Step 2: Install SUS on the server. Visit Microsoft's Web site and download (or install from the Web) Software Update Services Server 1.0 with Service Pack 1. This may take some time, since SUS10SP1.exe is 33 MB.

Step 3: Install the SUS server on your server. I found that selecting <Custom Install> makes configuring the server slightly easier. You can go with the defaults, but when it comes to selecting the languages, select English or only the languages you need.

Step 4: Accept the default, <Manually approving new versions>. On the next screen, take note of the URL, which can be used by the clients to locate the server if you enter the value in your DNS server.
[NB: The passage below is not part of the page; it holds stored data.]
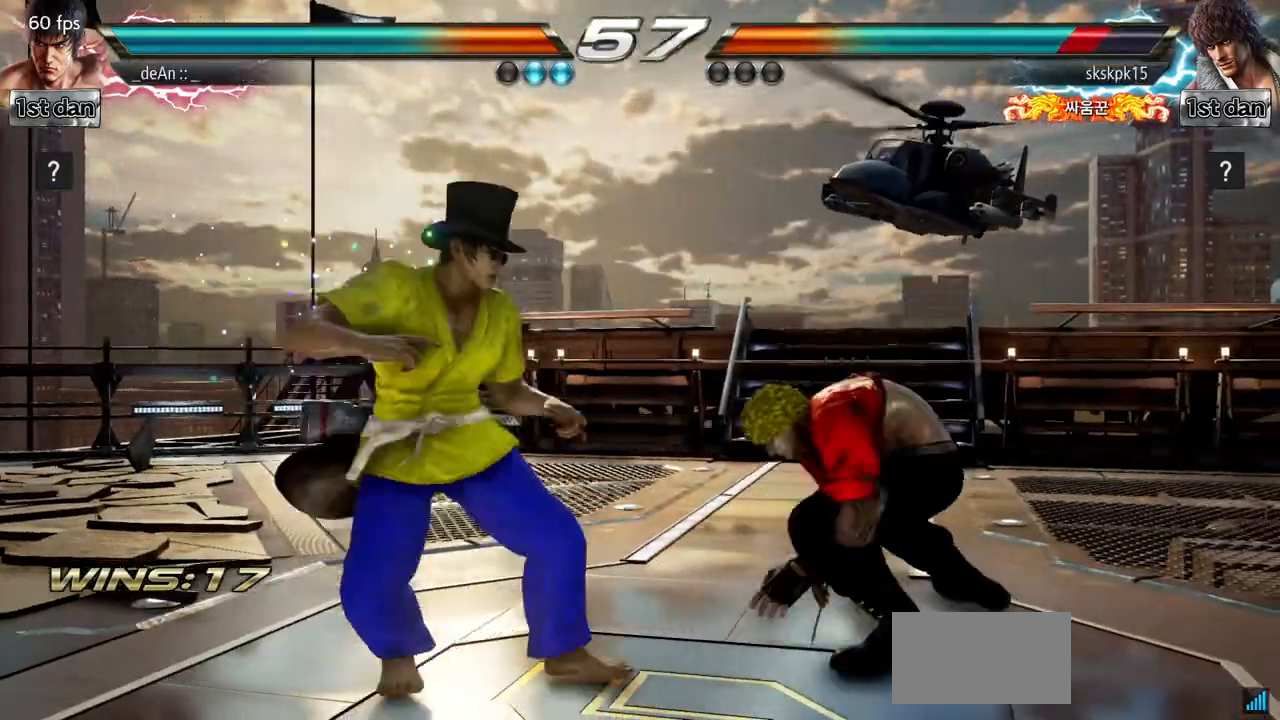
{"buttons": [], "left_stick": "center", "events": [[67, "left_stick", "center"]]}
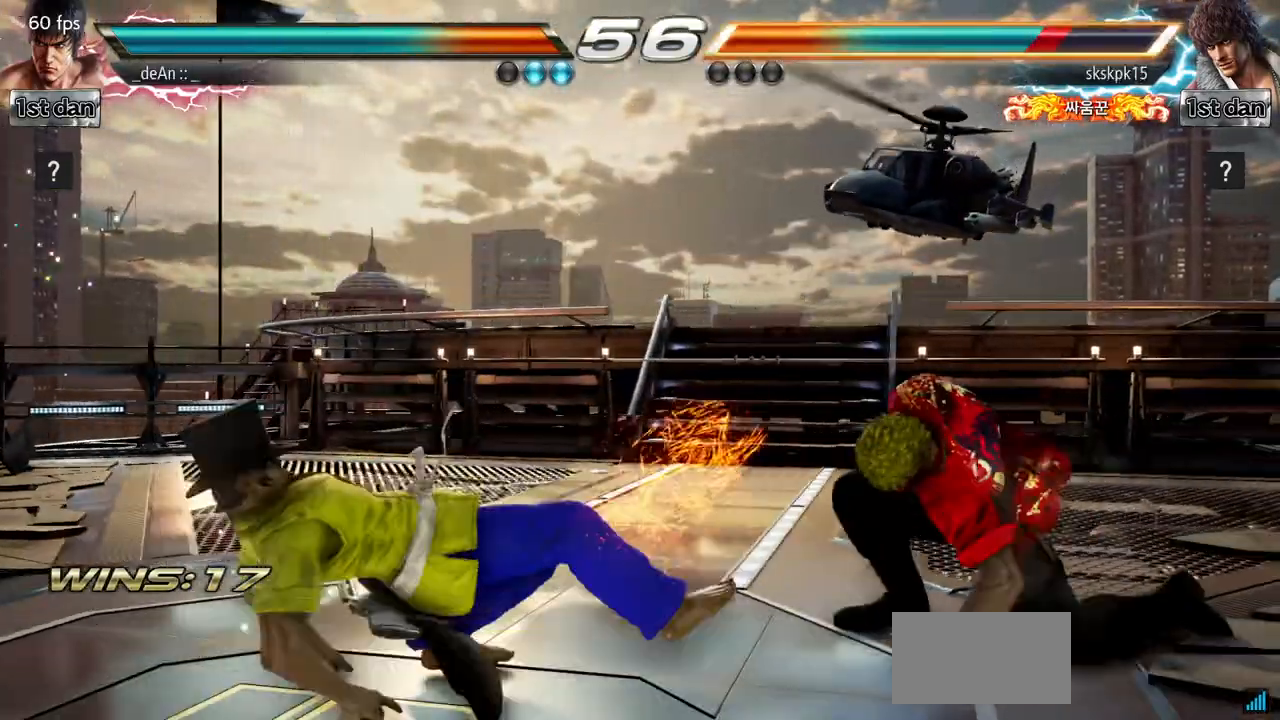
{"buttons": [], "left_stick": "center", "events": [[167, "left_stick", "right"], [217, "left_stick", "center"]]}
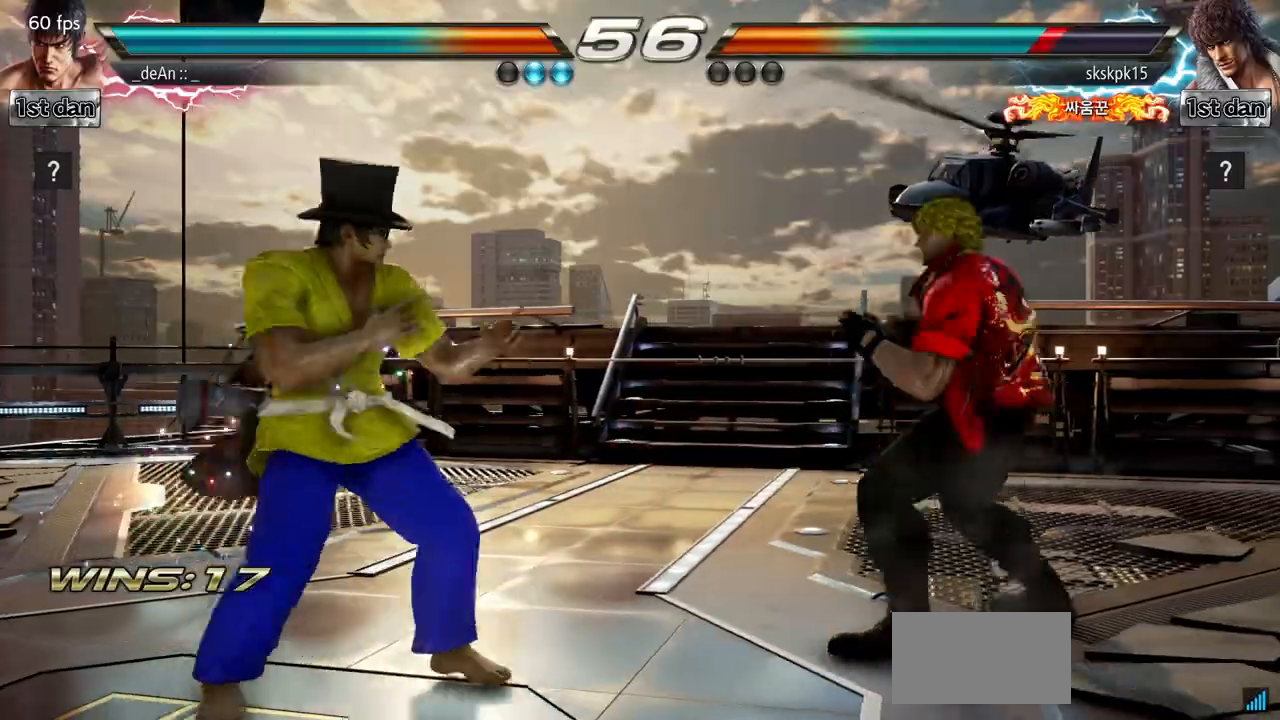
{"buttons": [], "left_stick": "center", "events": [[67, "left_stick", "left"], [100, "SQUARE", "down"], [167, "SQUARE", "up"], [217, "left_stick", "down"], [267, "SQUARE", "down"], [367, "SQUARE", "up"], [367, "left_stick", "center"]]}
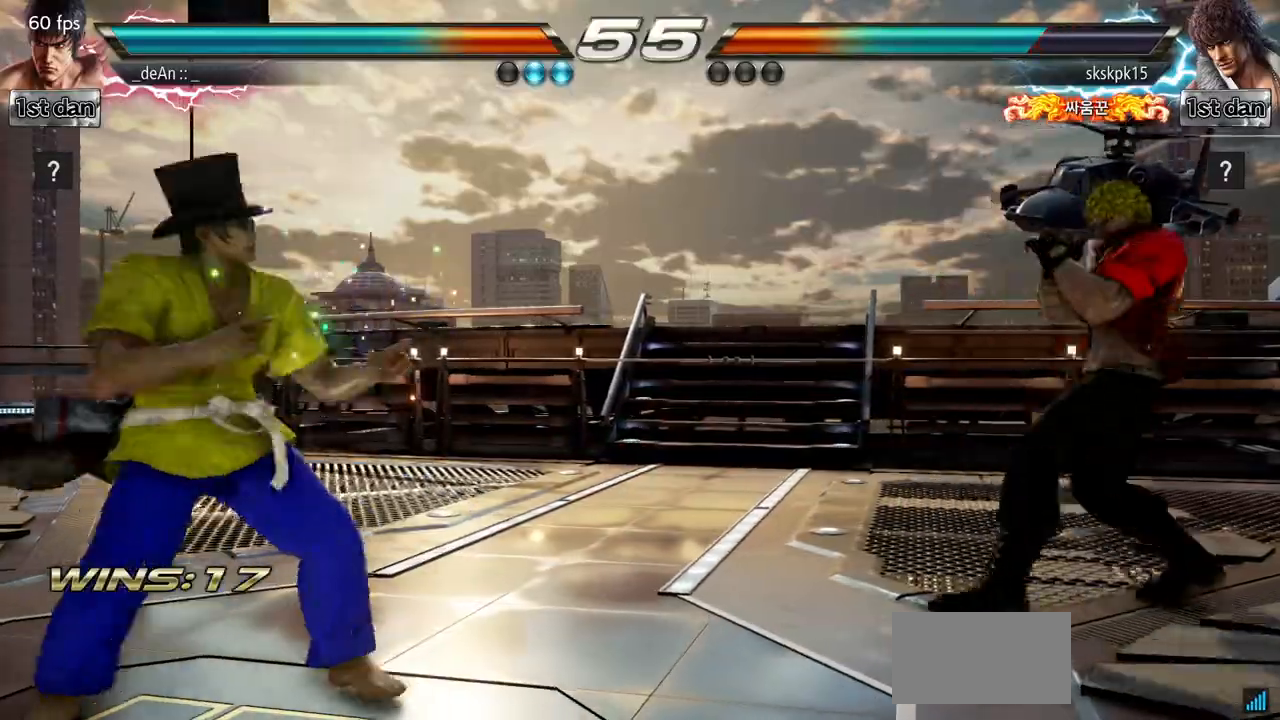
{"buttons": [], "left_stick": "right", "events": [[351, "left_stick", "right"], [401, "left_stick", "center"], [467, "left_stick", "right"]]}
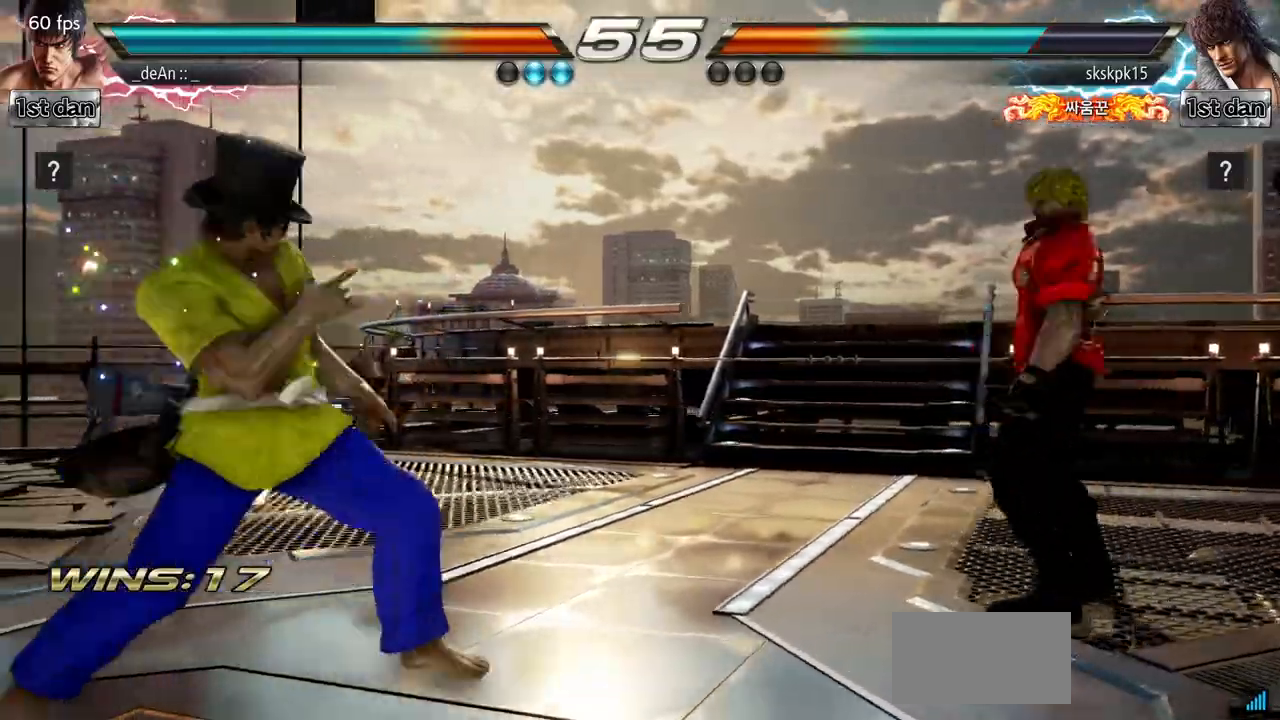
{"buttons": [], "left_stick": "center", "events": [[100, "left_stick", "center"], [150, "left_stick", "right"], [217, "SQUARE", "down"], [317, "left_stick", "center"], [434, "SQUARE", "up"]]}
It's easier to use the static IP address.

Step 5: Click <Next>. In less than five minutes, the SUS server software will be installed, and the IIS lockdown tool on Windows 2000 will have secured the server. For Windows Server 2003, IIS lockdown is performed when IIS is installed. Follow Microsoft's security guidelines to finish securing the server.

A quick side note: should you back up a SUS server to a tape drive? I think not, and here's why. A SUS server is quickly created. If the server fails, it's not business-critical. Instead, try imaging the server to a second hard drive using a product such as Drive Image from Power Quest or Ghost from Symantec.

Step 6: Internet Explorer will open on the SUS admin screen. Click <Set Options>. If you have a proxy sever on your network, enter the values. If you are not using a proxy, select the top box, <Do not use a Proxy to access the Internet>. You will not need to make any other changes, but scroll down the page to become familiar with the page. Return to the main admin screen by clicking on <apply>.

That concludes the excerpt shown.